Teen-geared retailer Urban Outfitters has decided to play in the athletic-wear market with its new fitness brand called Without Walls.

The brand debuted in select Urban Outfitters stores–four locations in California and one in New York–at the beginning of this month. Without Walls is expected to be sold in five more stores this year but, for now, will be primarily sold on a separate site of the same name.

At, customers can purchase the namesake brand along with other active-wear brands including ALTERNATIVE, Asics, Columbia, Newline, Patagonia and The North Face to name a few.

Without Walls gear has the same spunk as other Urban Outfitters product, with digi-print running tights, dip-dye crop tops and colorblock trail windbreakers. Sports bras, shorts and dance wear are also part of the product offerings.

Tops on the Without Walls site retail between $28 and $84, pants between $58 and $88 and jackets from $68 to $154. Some say the line could end up competing with Athleta, a popular line of performance apparel with a similar aesthetic to Lululemon but with a lower price point.

▶ [Data lines]:
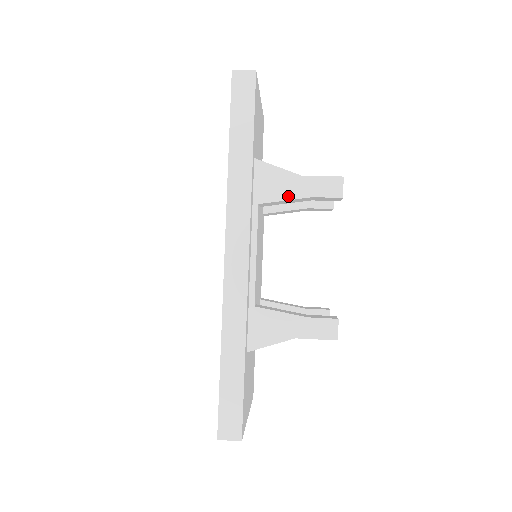
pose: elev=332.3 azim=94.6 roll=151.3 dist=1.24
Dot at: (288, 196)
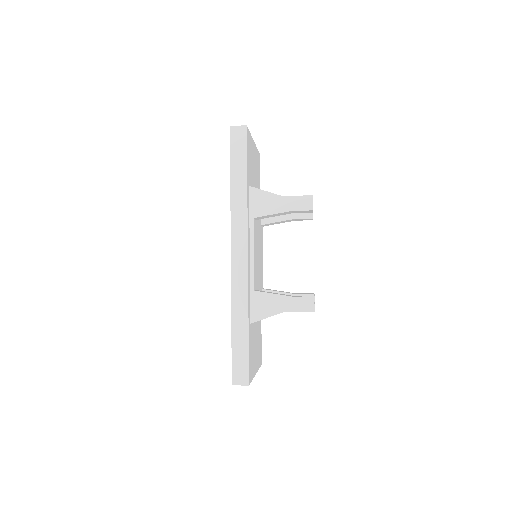
Dot at: (274, 211)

▶ [Challenge A]: Reproduce the stretch from "The brand debuted" through "the same name." in the article on Without Walls.
▶ [Challenge B]: The article on Without Walls names other active-wear brands that customers can buy on the site alongside the namesake brand. List all of them.
▶ [Challenge C]: Write what comes next in the article on Without Walls, continuing from its final sentence.

▶ [Final answer A]:
The brand debuted in select Urban Outfitters stores–four locations in California and one in New York–at the beginning of this month. Without Walls is expected to be sold in five more stores this year but, for now, will be primarily sold on a separate site of the same name.

▶ [Final answer B]: ALTERNATIVE, Asics, Columbia, Newline, Patagonia, The North Face

▶ [Final answer C]:
To really set the tone for its new lifestyle line, Urban had a launch party for the brand at its store at 526 Avenue of the Americas in New York City last week which started with a pre-party run led by NYC running club UndoOrdinary and athlete Sophia Chang. Back at the store, the retailer offered up free food, drinks and Without Walls gear.

Experts say the move comes at a good time as demand for athletic apparel is consistently on the rise. According to a report released last month by Leisure Trends, an NPD Group company, sales of running/fitness, sports footwear, and apparel and accessories at U.S. sporting goods chains increased 6 percent to $10.5 billion in 2013.

In terms of sportswear specifically, retail sales were up 14 percent in 2013.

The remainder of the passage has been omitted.